T2R receptors, and enteroendocrine G-protein-coupled receptors in general, are receiving sustained attention as potential targets for reversing insulin resistance. Exciting research is coming out of Cedrick Dotson's office (mentioned above), who is stimulating T2R receptors with bitter tastants and comparing the insulin-sensitizing effects to the opposite effects found by stimulating sweet taste receptors (T1Rs) [Ref: Dotson CD, Vigues S, Steinle NI, Munger SD. T1R and T2R receptors: the modulation of incretin hormones and potential targets for the treatment of type 2 diabetes mellitus. Curr Opin Investig Drugs 2010; 11: 447–454.].

Finally, many bitters (especially the more "nutritive" bitters, such as dandelion, chicory, elecampane, angelica and burdock) possess appreciable quantities of pre-biotic starches and can deliver these important nutrients when consumed at clinically relevant doses. Oligosaccharides such as inulin can have useful regulatory effects on bowel function, and over time contribute to lower blood glucose, lower lipid levels, and better satiety [Ref: Nishimura, Mie, et al. "Effects of the extract from roasted chicory (Cichorium intybus L.) root containing inulin-type fructans on blood glucose, lipid metabolism, and fecal properties." Journal of Traditional and Complementary Medicine (2015).]. This may be in part due to mechanical effects (such as an osmotic laxative effect), but may also be due to changes in enteroendocrine cell hormone production associated with a shift in microbial populations. A fascinating study by Patrice Cani hinted at just this type of effect in a small (n=10) group [Ref: Cani, Patrice D., et al. "Gut microbiota fermentation of prebiotics increases satietogenic and incretin gut peptide production with consequences for appetite sensation and glucose response after a meal." The American journal of clinical nutrition 90.5 (2009): 1236-1243.] As Steven Abrams noted, this effect is best observed with long-term, habitual use: prebiotics, when combined with calcium (see dandelion root), reduce body mass index better than a placebo control (n=96, one year)[Ref: Abrams, Steven A., et al. "Effect of prebiotic supplementation and calcium intake on body mass index." The Journal of Pediatrics 151.3 (2007): 293-298.].
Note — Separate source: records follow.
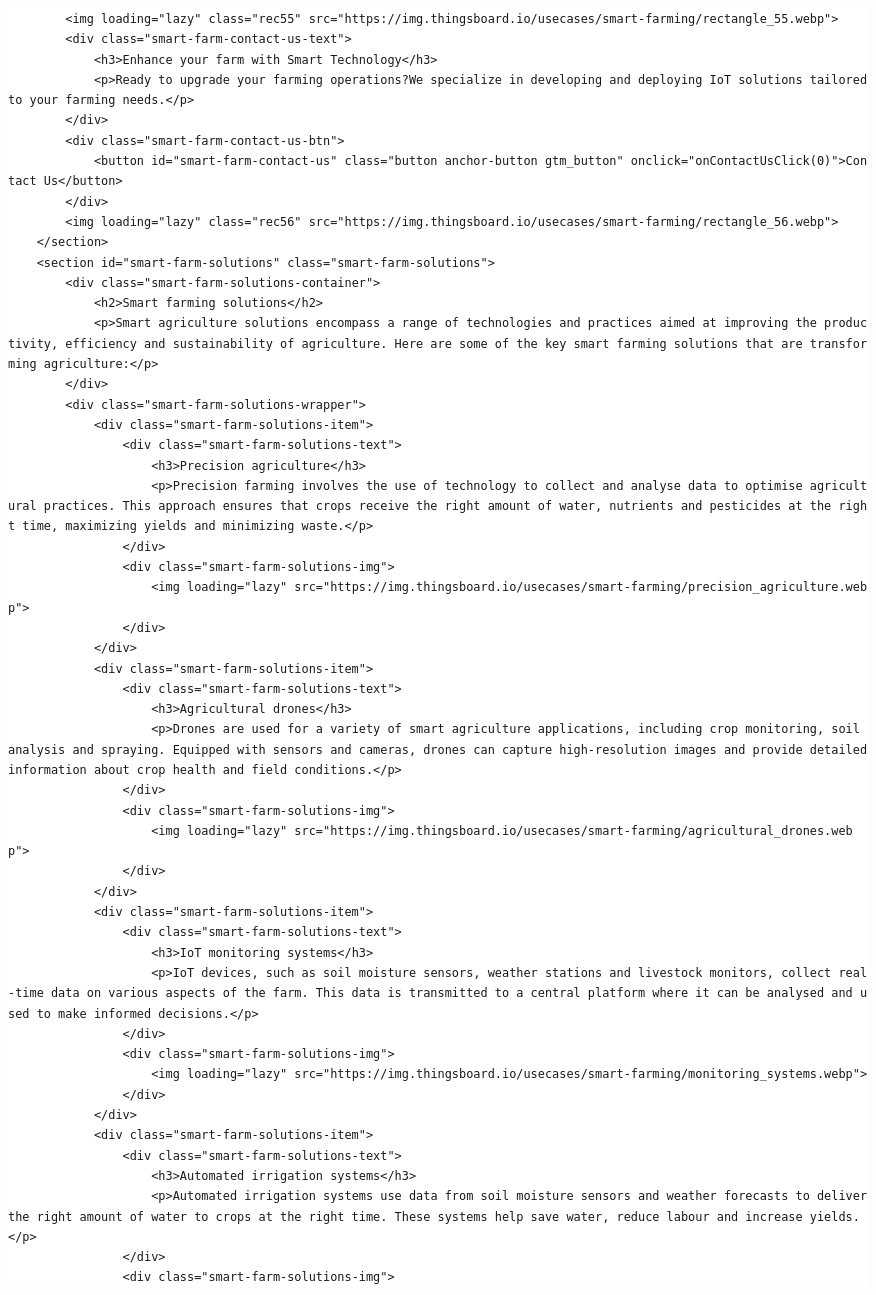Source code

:             <img loading="lazy" class="rec55" src="https://img.thingsboard.io/usecases/smart-farming/rectangle_55.webp">
            <div class="smart-farm-contact-us-text">
                <h3>Enhance your farm with Smart Technology</h3>
                <p>Ready to upgrade your farming operations?We specialize in developing and deploying IoT solutions tailored to your farming needs.</p>
            </div>
            <div class="smart-farm-contact-us-btn">
                <button id="smart-farm-contact-us" class="button anchor-button gtm_button" onclick="onContactUsClick(0)">Contact Us</button>
            </div>
            <img loading="lazy" class="rec56" src="https://img.thingsboard.io/usecases/smart-farming/rectangle_56.webp">
        </section>
        <section id="smart-farm-solutions" class="smart-farm-solutions">
            <div class="smart-farm-solutions-container">
                <h2>Smart farming solutions</h2>
                <p>Smart agriculture solutions encompass a range of technologies and practices aimed at improving the productivity, efficiency and sustainability of agriculture. Here are some of the key smart farming solutions that are transforming agriculture:</p>
            </div>
            <div class="smart-farm-solutions-wrapper">
                <div class="smart-farm-solutions-item">
                    <div class="smart-farm-solutions-text">
                        <h3>Precision agriculture</h3>
                        <p>Precision farming involves the use of technology to collect and analyse data to optimise agricultural practices. This approach ensures that crops receive the right amount of water, nutrients and pesticides at the right time, maximizing yields and minimizing waste.</p>
                    </div>
                    <div class="smart-farm-solutions-img">
                        <img loading="lazy" src="https://img.thingsboard.io/usecases/smart-farming/precision_agriculture.webp">
                    </div>
                </div>
                <div class="smart-farm-solutions-item">
                    <div class="smart-farm-solutions-text">
                        <h3>Agricultural drones</h3>
                        <p>Drones are used for a variety of smart agriculture applications, including crop monitoring, soil analysis and spraying. Equipped with sensors and cameras, drones can capture high-resolution images and provide detailed information about crop health and field conditions.</p>
                    </div>
                    <div class="smart-farm-solutions-img">
                        <img loading="lazy" src="https://img.thingsboard.io/usecases/smart-farming/agricultural_drones.webp">
                    </div>
                </div>
                <div class="smart-farm-solutions-item">
                    <div class="smart-farm-solutions-text">
                        <h3>IoT monitoring systems</h3>
                        <p>IoT devices, such as soil moisture sensors, weather stations and livestock monitors, collect real-time data on various aspects of the farm. This data is transmitted to a central platform where it can be analysed and used to make informed decisions.</p>
                    </div>
                    <div class="smart-farm-solutions-img">
                        <img loading="lazy" src="https://img.thingsboard.io/usecases/smart-farming/monitoring_systems.webp">
                    </div>
                </div>
                <div class="smart-farm-solutions-item">
                    <div class="smart-farm-solutions-text">
                        <h3>Automated irrigation systems</h3>
                        <p>Automated irrigation systems use data from soil moisture sensors and weather forecasts to deliver the right amount of water to crops at the right time. These systems help save water, reduce labour and increase yields.</p>
                    </div>
                    <div class="smart-farm-solutions-img">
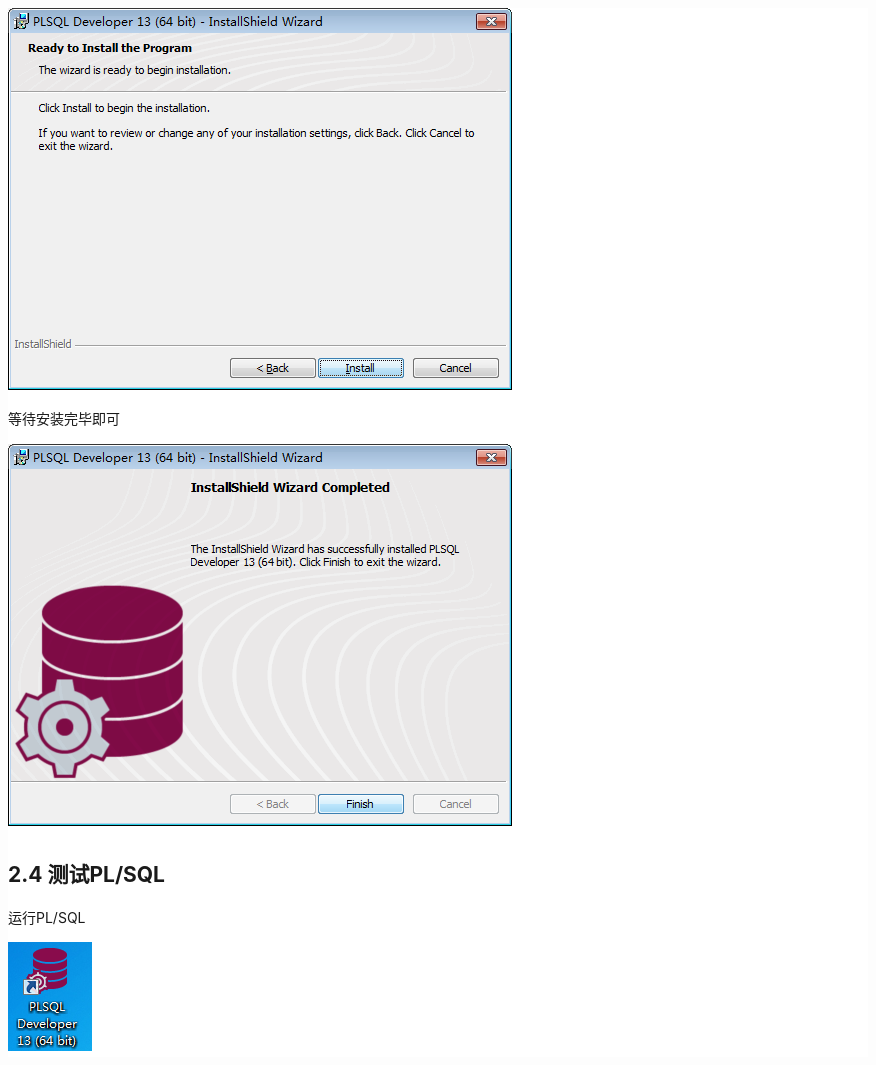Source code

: ![1611846380282](01_Oracle_day01.assets/1611846380282.png) 

等待安装完毕即可

![1611846438218](01_Oracle_day01.assets/1611846438218.png) 



## 2.4 测试PL/SQL

运行PL/SQL

![1612071763166](01_Oracle_day01.assets/1612071763166.png) 
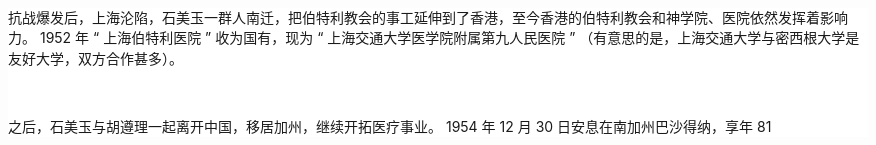   <span class="s1">
   抗战爆发后，上海沦陷，石美玉一群人南迁，把伯特利教会的事工延伸到了香港，至今香港的伯特利教会和神学院、医院依然发挥着影响力。
  </span>
  <span class="s2">
   1952
  </span>
  <span class="s1">
   年
  </span>
  <span class="s2">
   “
  </span>
  <span class="s1">
   上海伯特利医院
  </span>
  <span class="s2">
   ”
  </span>
  <span class="s1">
   收为国有，现为
  </span>
  <span class="s2">
   “
  </span>
  <span class="s1">
   上海交通大学医学院附属第九人民医院
  </span>
  <span class="s2">
   ”
  </span>
  <span class="s1">
   （有意思的是，上海交通大学与密西根大学是友好大学，双方合作甚多）。
  </span>
 </p>
 <p class="p1">
  <span class="s1">
  </span>
  <br/>
 </p>
 <p class="p2">
  <span class="s1">
   之后，石美玉与胡遵理一起离开中国，移居加州，继续开拓医疗事业。
  </span>
  <span class="s2">
   1954
  </span>
  <span class="s1">
   年
  </span>
  <span class="s2">
   12
  </span>
  <span class="s1">
   月
  </span>
  <span class="s2">
   30
  </span>
  <span class="s1">
   日安息在南加州巴沙得纳，享年
  </span>
  <span class="s2">
   81
  </span>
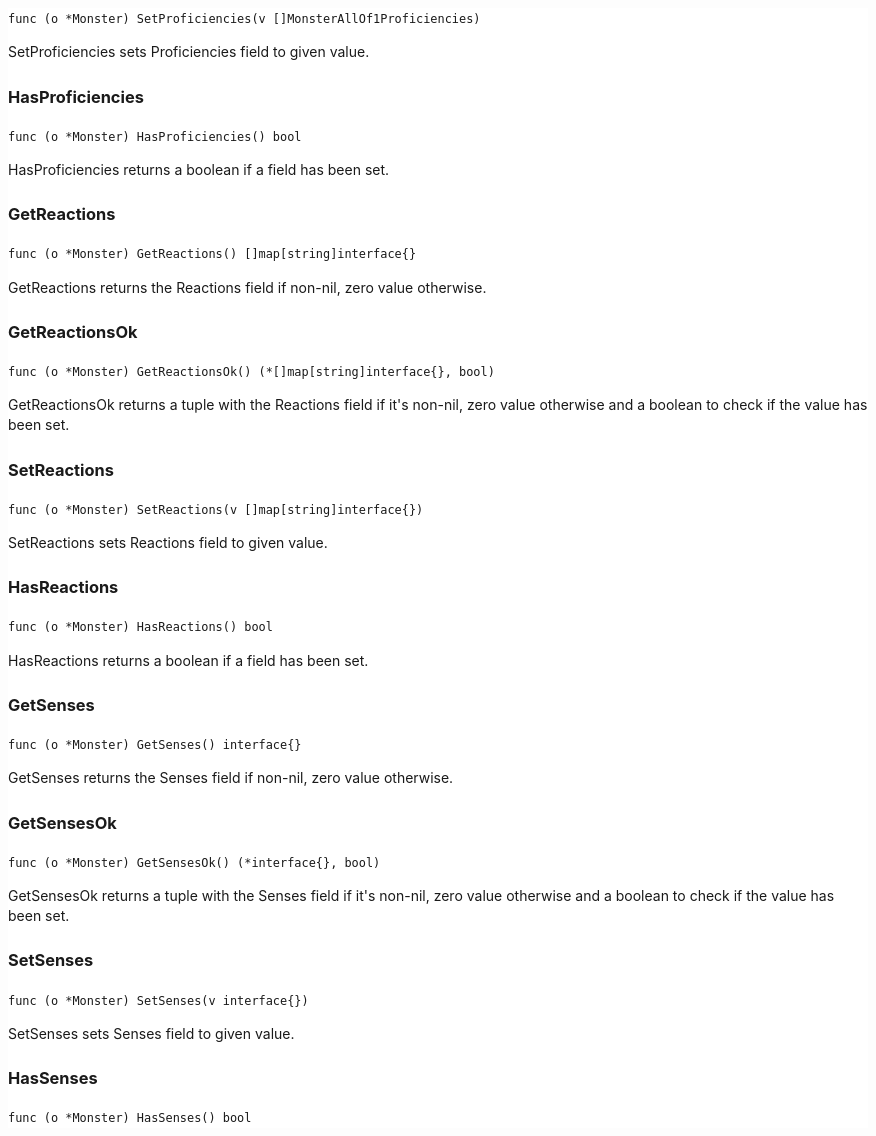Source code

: `func (o *Monster) SetProficiencies(v []MonsterAllOf1Proficiencies)`

SetProficiencies sets Proficiencies field to given value.

### HasProficiencies

`func (o *Monster) HasProficiencies() bool`

HasProficiencies returns a boolean if a field has been set.

### GetReactions

`func (o *Monster) GetReactions() []map[string]interface{}`

GetReactions returns the Reactions field if non-nil, zero value otherwise.

### GetReactionsOk

`func (o *Monster) GetReactionsOk() (*[]map[string]interface{}, bool)`

GetReactionsOk returns a tuple with the Reactions field if it's non-nil, zero value otherwise
and a boolean to check if the value has been set.

### SetReactions

`func (o *Monster) SetReactions(v []map[string]interface{})`

SetReactions sets Reactions field to given value.

### HasReactions

`func (o *Monster) HasReactions() bool`

HasReactions returns a boolean if a field has been set.

### GetSenses

`func (o *Monster) GetSenses() interface{}`

GetSenses returns the Senses field if non-nil, zero value otherwise.

### GetSensesOk

`func (o *Monster) GetSensesOk() (*interface{}, bool)`

GetSensesOk returns a tuple with the Senses field if it's non-nil, zero value otherwise
and a boolean to check if the value has been set.

### SetSenses

`func (o *Monster) SetSenses(v interface{})`

SetSenses sets Senses field to given value.

### HasSenses

`func (o *Monster) HasSenses() bool`
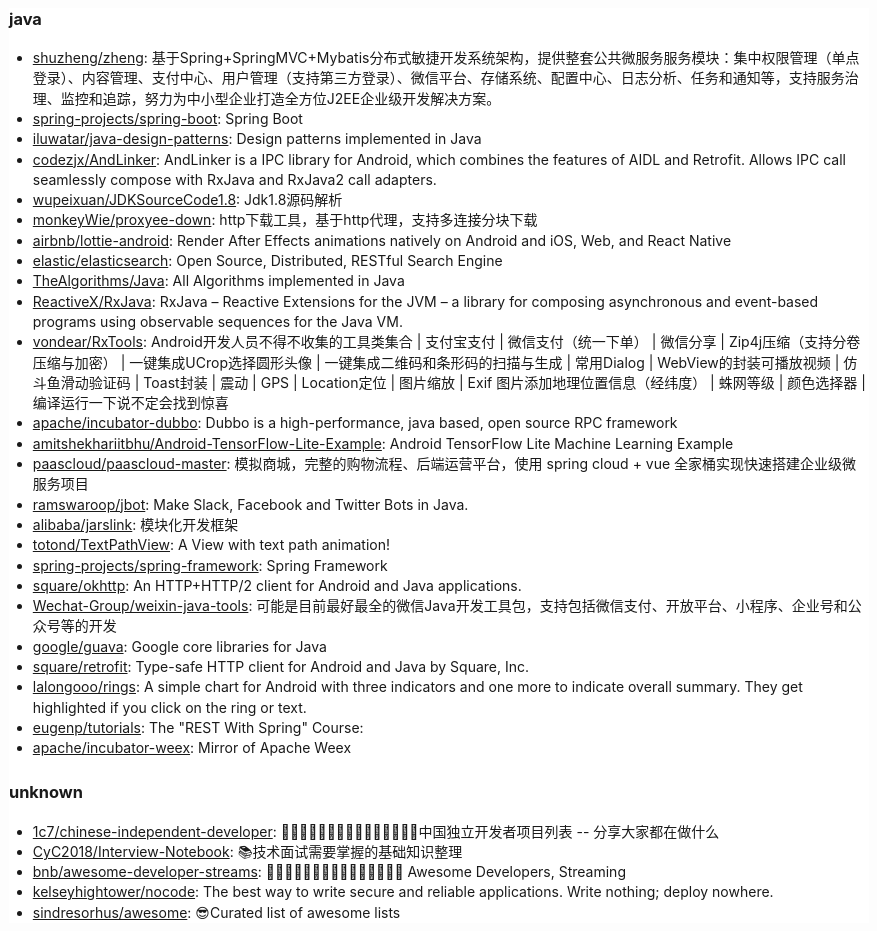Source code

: ### java
* [shuzheng/zheng](https://github.com/shuzheng/zheng): 基于Spring+SpringMVC+Mybatis分布式敏捷开发系统架构，提供整套公共微服务服务模块：集中权限管理（单点登录）、内容管理、支付中心、用户管理（支持第三方登录）、微信平台、存储系统、配置中心、日志分析、任务和通知等，支持服务治理、监控和追踪，努力为中小型企业打造全方位J2EE企业级开发解决方案。
* [spring-projects/spring-boot](https://github.com/spring-projects/spring-boot): Spring Boot
* [iluwatar/java-design-patterns](https://github.com/iluwatar/java-design-patterns): Design patterns implemented in Java
* [codezjx/AndLinker](https://github.com/codezjx/AndLinker): AndLinker is a IPC library for Android, which combines the features of AIDL and Retrofit. Allows IPC call seamlessly compose with RxJava and RxJava2 call adapters.
* [wupeixuan/JDKSourceCode1.8](https://github.com/wupeixuan/JDKSourceCode1.8): Jdk1.8源码解析
* [monkeyWie/proxyee-down](https://github.com/monkeyWie/proxyee-down): http下载工具，基于http代理，支持多连接分块下载
* [airbnb/lottie-android](https://github.com/airbnb/lottie-android): Render After Effects animations natively on Android and iOS, Web, and React Native
* [elastic/elasticsearch](https://github.com/elastic/elasticsearch): Open Source, Distributed, RESTful Search Engine
* [TheAlgorithms/Java](https://github.com/TheAlgorithms/Java): All Algorithms implemented in Java
* [ReactiveX/RxJava](https://github.com/ReactiveX/RxJava): RxJava – Reactive Extensions for the JVM – a library for composing asynchronous and event-based programs using observable sequences for the Java VM.
* [vondear/RxTools](https://github.com/vondear/RxTools): Android开发人员不得不收集的工具类集合 | 支付宝支付 | 微信支付（统一下单） | 微信分享 | Zip4j压缩（支持分卷压缩与加密） | 一键集成UCrop选择圆形头像 | 一键集成二维码和条形码的扫描与生成 | 常用Dialog | WebView的封装可播放视频 | 仿斗鱼滑动验证码 | Toast封装 | 震动 | GPS | Location定位 | 图片缩放 | Exif 图片添加地理位置信息（经纬度） | 蛛网等级 | 颜色选择器 | 编译运行一下说不定会找到惊喜
* [apache/incubator-dubbo](https://github.com/apache/incubator-dubbo): Dubbo is a high-performance, java based, open source RPC framework
* [amitshekhariitbhu/Android-TensorFlow-Lite-Example](https://github.com/amitshekhariitbhu/Android-TensorFlow-Lite-Example): Android TensorFlow Lite Machine Learning Example
* [paascloud/paascloud-master](https://github.com/paascloud/paascloud-master): 模拟商城，完整的购物流程、后端运营平台，使用 spring cloud + vue 全家桶实现快速搭建企业级微服务项目
* [ramswaroop/jbot](https://github.com/ramswaroop/jbot): Make Slack, Facebook and Twitter Bots in Java.
* [alibaba/jarslink](https://github.com/alibaba/jarslink): 模块化开发框架
* [totond/TextPathView](https://github.com/totond/TextPathView): A View with text path animation!
* [spring-projects/spring-framework](https://github.com/spring-projects/spring-framework): Spring Framework
* [square/okhttp](https://github.com/square/okhttp): An HTTP+HTTP/2 client for Android and Java applications.
* [Wechat-Group/weixin-java-tools](https://github.com/Wechat-Group/weixin-java-tools): 可能是目前最好最全的微信Java开发工具包，支持包括微信支付、开放平台、小程序、企业号和公众号等的开发
* [google/guava](https://github.com/google/guava): Google core libraries for Java
* [square/retrofit](https://github.com/square/retrofit): Type-safe HTTP client for Android and Java by Square, Inc.
* [lalongooo/rings](https://github.com/lalongooo/rings): A simple chart for Android with three indicators and one more to indicate overall summary. They get highlighted if you click on the ring or text.
* [eugenp/tutorials](https://github.com/eugenp/tutorials): The "REST With Spring" Course:
* [apache/incubator-weex](https://github.com/apache/incubator-weex): Mirror of Apache Weex

### unknown
* [1c7/chinese-independent-developer](https://github.com/1c7/chinese-independent-developer): 👩🏿‍💻👨🏾‍💻👩🏼‍💻👨🏽‍💻👩🏻‍💻中国独立开发者项目列表 -- 分享大家都在做什么
* [CyC2018/Interview-Notebook](https://github.com/CyC2018/Interview-Notebook): <g-emoji alias="books" class="g-emoji" fallback-src="https://assets-cdn.github.com/images/icons/emoji/unicode/1f4da.png">📚</g-emoji>技术面试需要掌握的基础知识整理
* [bnb/awesome-developer-streams](https://github.com/bnb/awesome-developer-streams): 👩🏿‍💻👨🏾‍💻👩🏼‍💻👨🏽‍💻👩🏻‍💻 Awesome Developers, Streaming
* [kelseyhightower/nocode](https://github.com/kelseyhightower/nocode): The best way to write secure and reliable applications. Write nothing; deploy nowhere.
* [sindresorhus/awesome](https://github.com/sindresorhus/awesome): <g-emoji alias="sunglasses" class="g-emoji" fallback-src="https://assets-cdn.github.com/images/icons/emoji/unicode/1f60e.png">😎</g-emoji>Curated list of awesome lists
Conclusion: The digestive-enhancing effects of bitters are well documented, but may be just the beginning of what these traditional preparations have to offer. When consumed in a formula that includes both "eupeptic", strong bitters such as gentian and wormwood, and "nutritive" bitters rich in pre-biotic starches, and taken habitually in material doses, they exert clinically relevant effects on the metabolic syndrome. Appetite, carbohydrate and lipid metabolism all are regulated. Inflammation and cardiovascular load are reduced. Bitters accomplish this through a variety of mechanisms, including neuronal, endocrine, immunologic, and vascular. They most likely need not be consumed too far ahead of a meal, but at any point before, during, or after, and at relatively high doses for the most substantial effects. Given the resurgence of interest in these traditional preparations from those well-versed in the beverage alcohol and cocktail world, we as herbalists may have at our disposal a powerful, flavorful tool for addressing obesity and the metabolic syndrome - one our patients can relate to, and easily incorporate into their lives as a daily habit.